DFT studies on the electronic properties of organometallic-polyoxomolybdate anions [Mo6O19−n](2−n)− (n = 1 or 2): Revealing bonding features of Cp∗–Mo

In this paper, the electronic properties of organometallic-polyoxomolybdate anions [Cp∗Mo6O18]− (Cp∗Mo6), [ Cp 2 ∗ Mo6O17]0 ( Cp 2 ∗ Mo6), and [Cp∗TiMo5O18]3− (Cp∗TiMo5) are investigated by density functional theory calculations, and several principles for structure–property relationship are obtained. The bonding energy calculations show that the cis-isomer of anion Cp 2 ∗ Mo6 is more stable than the trans-isomer due to large orbital mixing effect. The phenomena that central oxygen atom largely moves to Mo atom bearing Cp∗ fragment and extra surface charges likely extend to the trans-position terminal oxygen atoms in anions Cp∗Mo6, Cp 2 ∗ Mo6, and Cp∗TiMo5 are explained by trans-influence.

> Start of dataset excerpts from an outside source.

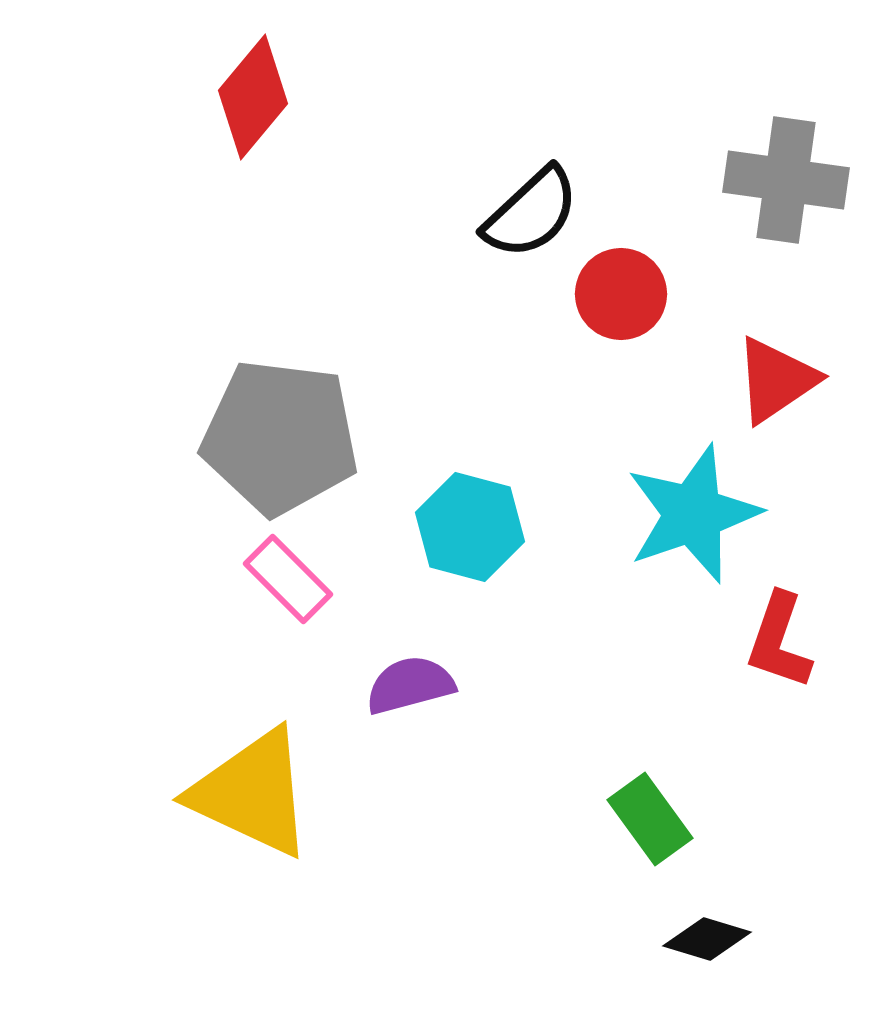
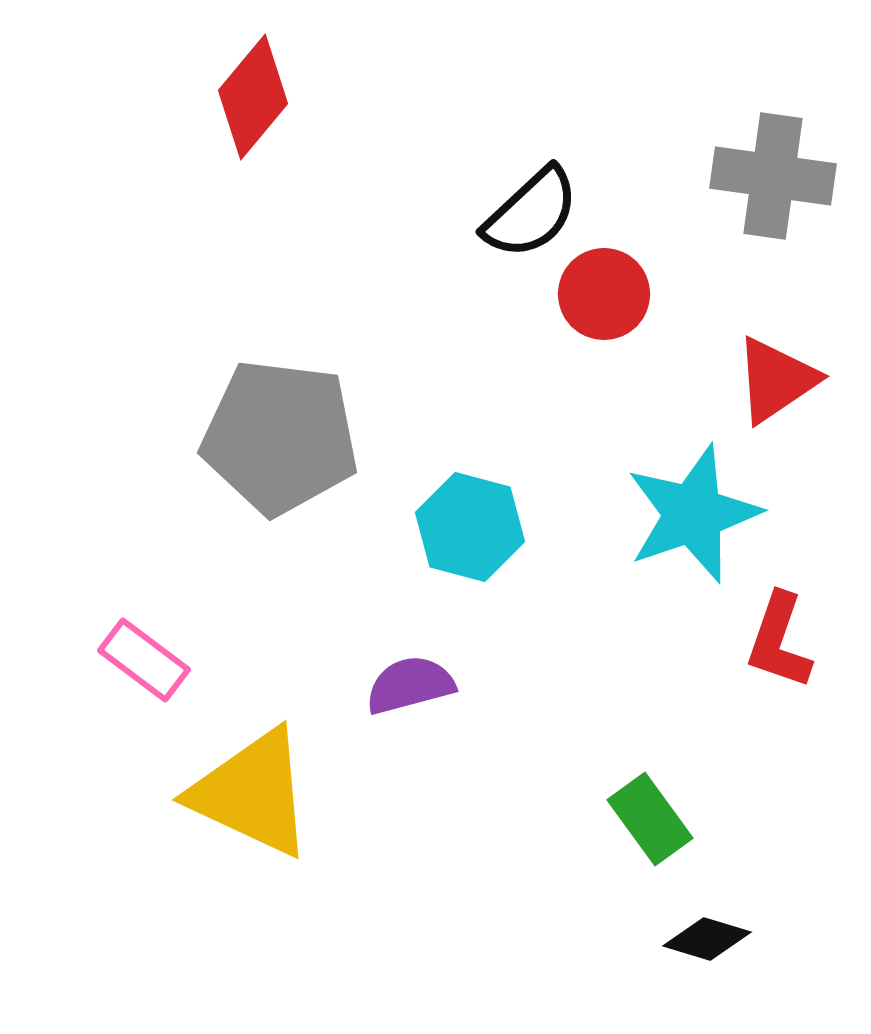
gray cross: moved 13 px left, 4 px up
red circle: moved 17 px left
pink rectangle: moved 144 px left, 81 px down; rotated 8 degrees counterclockwise
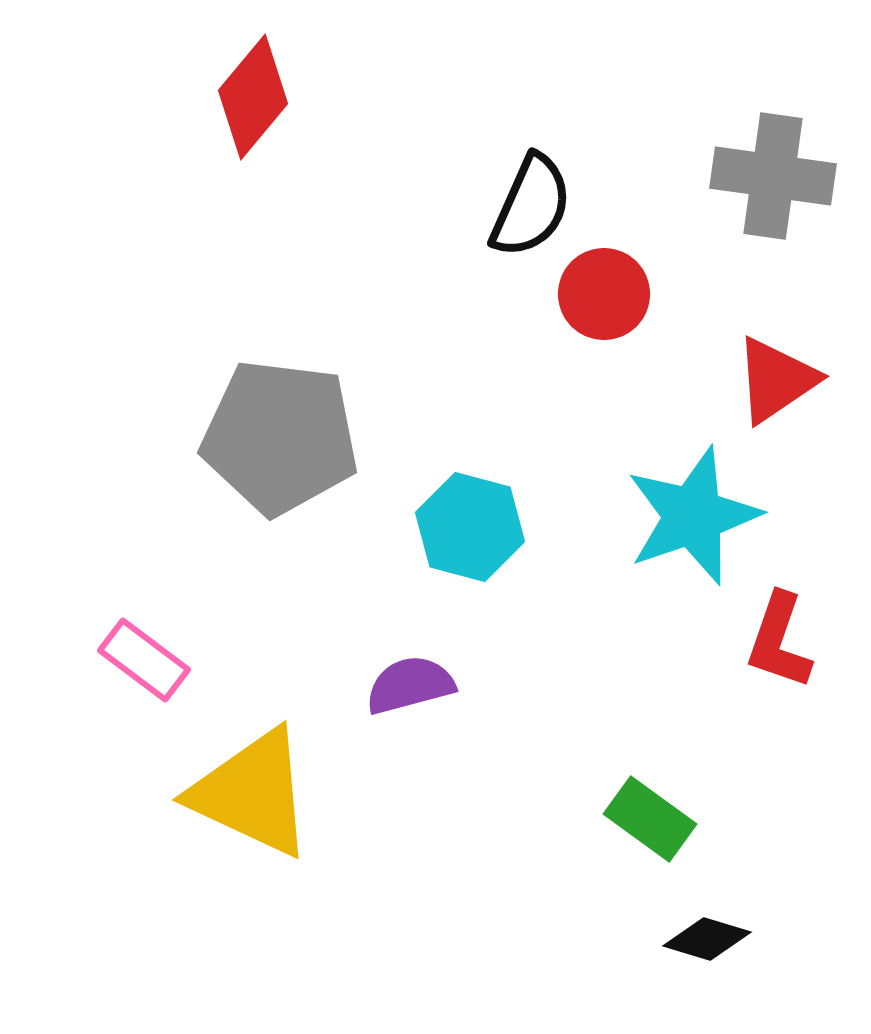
black semicircle: moved 7 px up; rotated 23 degrees counterclockwise
cyan star: moved 2 px down
green rectangle: rotated 18 degrees counterclockwise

Compared with [Mo6O19]2−, the energy gap between highest occupied molecular orbital (HOMO) and lowest unoccupied molecular orbital of anion Cp∗Mo6, as well as Cp 2 ∗ Mo6, is narrowed due to the raised HOMO which is mainly localized on Cp∗ fragment. Fragment analysis reveals that Cp∗–Mo bond characterizes two nonclassical σ bonds and two π bonds, while only π bonds contribute to the bond order. The static first hyperpolarizabilities of Cp∗Mo6 and Cp 2 ∗ Mo6 are smaller than that of [Mo6O18NPh]2− due to weak intramolecular charge transfer. The peculiar Cp∗–Mo bond would provoke the studies on novel POM-based organic–inorganic hybrid materials.